Thursday, July 9, 2009

Made in China

I'm not a fan of Westernized Chinese take-out fare. Dishes like General Tao's (or Tso's) Chicken are really American/Canadian inventions. The real General Tso's own descendants have never even heard of the dish, let alone tasted it. I'm not offended so much by the lack of "authenticity" as I am by how bad these foods are for my arteries and waistline.

That said, I do resort to eating Chinese Canadian fast food on occasion, mostly when I am dying for some rice. (I go through serious withdrawals if I go without rice for more than a day.)

Recently, I had lunch at Made in China, located in downtown Toronto. It's a popular venue that blends North American chic with Communist kitsch. Most of the clientele is Asian, which is its biggest claim to credibility.

I ordered a beef brisket and radish stew -- which came with rice, of course. Much to my amazement, it had deep flavors and a "gravy" that I ended up sopping up with every last grain of rice on my plate. I wondered if I could emulate the dish at home.

Sadly, my neighborhood supermarket has a lousy selection of meat and produce. Instead of beef brisket, I ended up with pork loin. Not having beef meant that I could not produce a brown gravy. The radish in the stew was supposed to be daikon, but all I could find were the small, red, "Cherry Belle" radishes. Nevertheless, the result was quite tasty.

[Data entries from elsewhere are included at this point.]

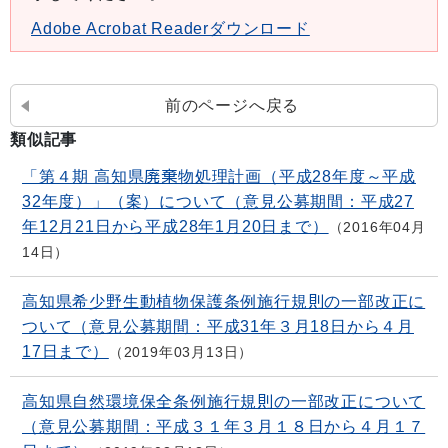
Adobe Acrobat Readerダウンロード
前のページへ戻る
類似記事
「第４期 高知県廃棄物処理計画（平成28年度～平成
32年度）」（案）について（意見公募期間：平成27
年12月21日から平成28年1月20日まで）
2016年04月
14日
高知県希少野生動植物保護条例施行規則の一部改正に
ついて（意見公募期間：平成31年３月18日から４月
17日まで）
2019年03月13日
高知県自然環境保全条例施行規則の一部改正について
（意見公募期間：平成３１年３月１８日から４月１７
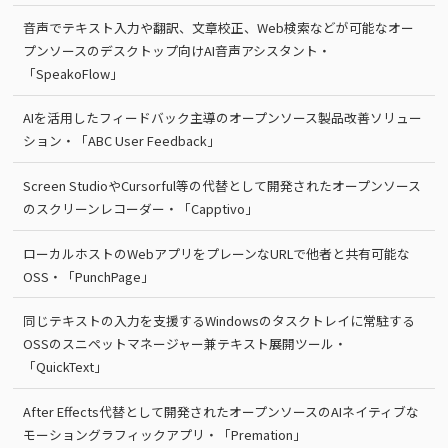
音声でテキスト入力や翻訳、文章校正、Web検索などが可能なオー
プンソースのデスクトップ向けAI音声アシスタント・
「SpeakoFlow」
AIを活用したフィードバック主導のオープンソース製品改善ソリュー
ション・「ABC User Feedback」
Screen StudioやCursorful等の代替として開発されたオープンソース
のスクリーンレコーダー・「Capptivo」
ローカルホストのWebアプリをプレーンなURLで他者と共有可能な
OSS・「PunchPage」
同じテキストの入力を支援するWindowsのタスクトレイに常駐する
OSSのスニペットマネージャー兼テキスト展開ツール・
「QuickText」
After Effects代替として開発されたオープンソースのAIネイティブな
モーショングラフィックアプリ・「Premation」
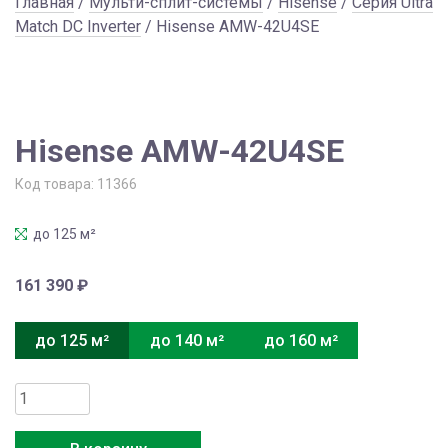
Главная
/
Мульти-сплит-системы
/
Hisense
/
Серия Ultra
Match DC Inverter
/ Hisense AMW-42U4SE
Hisense AMW-42U4SE
Код товара:
11366
до 125 м²
161 390
₽
до 125 м²
до 140 м²
до 160 м²
Количество
товара
Hisense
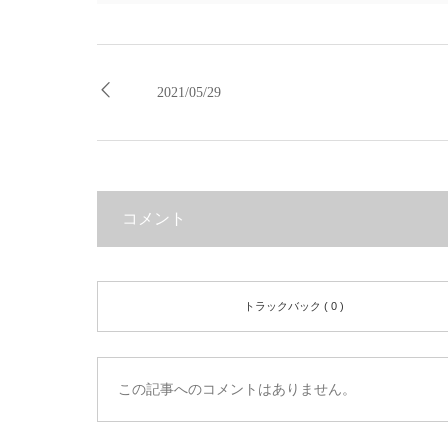
2021/05/29
コメント
トラックバック ( 0 )
この記事へのコメントはありません。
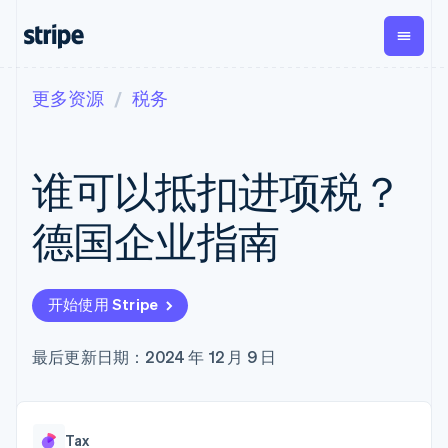
更多资源
税务
按企业阶段
文档
学习
支付
营收
资金管理
平台
易市
大型企业
Stripe 文档
博客
Payments
Billing
Treasury
初创企业
API 参考文档
客户案例
谁可以抵扣进项税？
在线支付
经常性收入
Con
库与 SDK
指南
企业财务
Managed
Metronome
Stripe Apps
Payments
按用量计费
Global
平台
德国企业指南
备案商家解决
Payouts
Subscriptions
Capi
按应用场景
方案
平
支持
向第三方
订阅管理
Payment links
客户
指南
智能体商务
打款
Invoicing
Trea
加密货币
获取支持
无代码支付
一次性或定期
Capital
开始使用 Stripe
平
电子商务
接受线上付款
托管支持方案
企业融资
Checkout
账单
嵌入
嵌入式金融
实施预置结账流程
专业服务
预构建支付界
Crypto
Tax
融服
财务自动化
构建平台或交易市场
最后更新日期：2024 年 12 月 9 日
钱包、稳
面
销售税和增值
Iss
全球化企业
管理订阅
定币发行
Elements
税自动化
实体
应用内支付
提供按用量计费
灵活的 UI 组件
和发卡基
Crypto
Revenue
虚拟
交易市场
发行稳定币支持的支付卡
Onramp
Payment
Recognition
础设施
公司
资金管理
通过智能体配置和管理服
可嵌入的
methods
会计自动化
Tax
平台
务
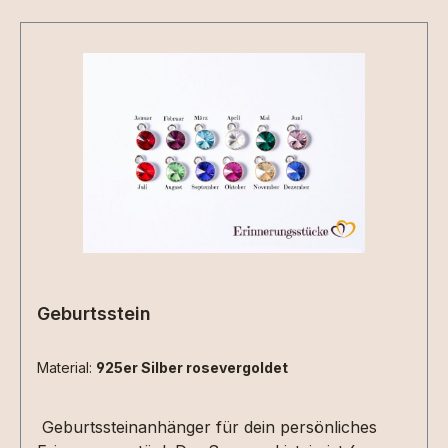
Geburtsstein
Material:
925er Silber rosevergoldet
Geburtssteinanhänger für dein persönliches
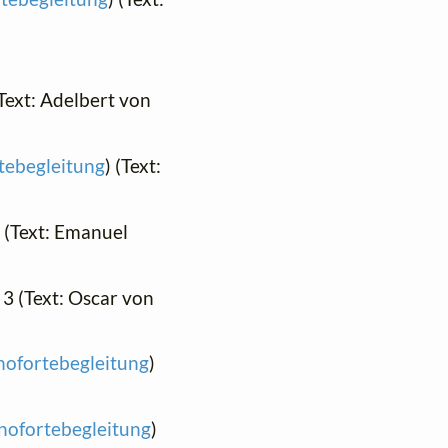
(Text: Adelbert von
rtebegleitung
) (Text:
) (Text: Emanuel
. 3 (Text: Oscar von
anofortebegleitung
)
anofortebegleitung
)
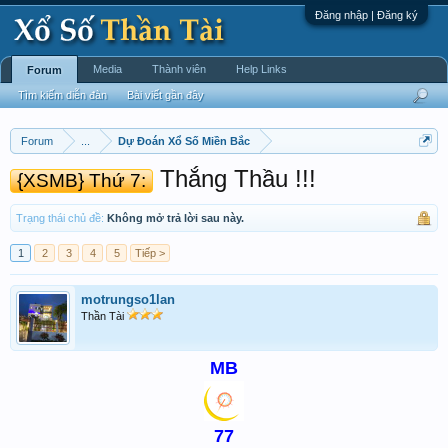
Đăng nhập | Đăng ký
Media
Thành viên
Help Links
Forum
Tìm kiếm diễn đàn
Bài viết gần đây
Forum
...
Dự Đoán Xổ Số Miền Bắc
Thắng Thầu !!!
{XSMB} Thứ 7:
Trạng thái chủ đề:
Không mở trả lời sau này.
1
2
3
4
5
Tiếp >
motrungso1lan
Thần Tài
MB
77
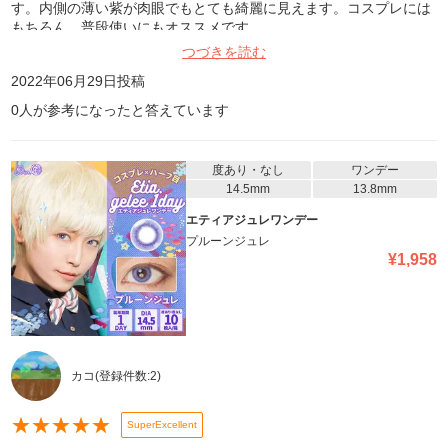
す。内側の薄い紫が肉眼でもとても綺麗に見えます。コスプレには
もちろん、普段使いにもオススメです。
つづきを読む
2022年06月29日
投稿
0
人が参考になったと答えています
度あり・なし
ワンデー
14.5mm
13.8mm
エティアジュレワンデー
プルーンジュレ
¥
1,958
カコ
(登録件数:
2
)
★
★
★
★
★
SuperExcellent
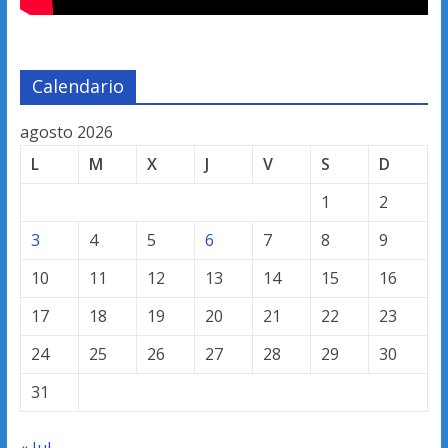
Calendario
agosto 2026
L
M
X
J
V
S
D
1
2
3
4
5
6
7
8
9
10
11
12
13
14
15
16
17
18
19
20
21
22
23
24
25
26
27
28
29
30
31
« Jul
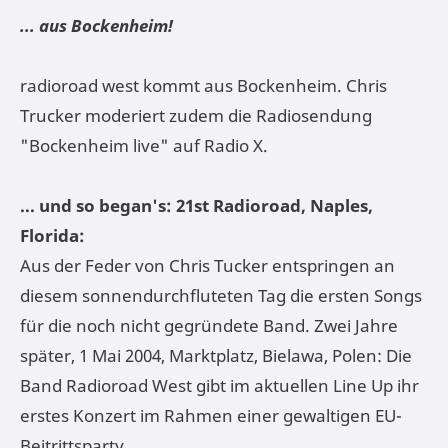
... aus Bockenheim!
radioroad west kommt aus Bockenheim. Chris
Trucker moderiert zudem die Radiosendung
"Bockenheim live" auf Radio X.
... und so began's: 21st Radioroad, Naples,
Florida:
Aus der Feder von Chris Tucker entspringen an
diesem sonnendurchfluteten Tag die ersten Songs
für die noch nicht gegründete Band. Zwei Jahre
später, 1 Mai 2004, Marktplatz, Bielawa, Polen: Die
Band Radioroad West gibt im aktuellen Line Up ihr
erstes Konzert im Rahmen einer gewaltigen EU-
Beitrittsparty.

Note: I braised everything in the oven, but next time, I think I will start it on the stove top to skim off any impurities from the meat, then move it into the oven for a long braise. The result willl look more attractive that way.

General M's Braised Pork Loin and Radish
Serves 6-8

6-8 strips of pork loin cut close to the ribs (or fillet a top loin/tenderloin into strips the thickness of ribs)
1 bunch of Cherry Belle red radishes, radishes sliced and its leaves coarsely chopped
3-4 cups of vegetable stock (homemade is best)
¼ cup sake
1 Tbsp mirin
6 ¼-inch slices of ginger
8 scallions cut into ¼ length pieces
4 cloves garlic
1 cinnamon stick
2 whole star anise
¼ tsp red pepper flakes (more if you like it spicy)
salt, to taste
sesame oil, to serve
chopped cilantro, for garnish
  1. Preheat the oven to 400°F.
  2. In a deep roasting pan, add all of the ingredients except for the salt, sesame oil and cilantro.
  3. Put the pan in the oven for 1-2 hours. Turn over the meat periodically. Remove the pan from the oven when the meat reaches the desired doneness and color. Add salt to taste.
  4. To serve, cut up the pork strips in to bite-size pieces, spoon the other ingredients over the meat, drizzle some sesame oil and garnish with the chopped cilantro.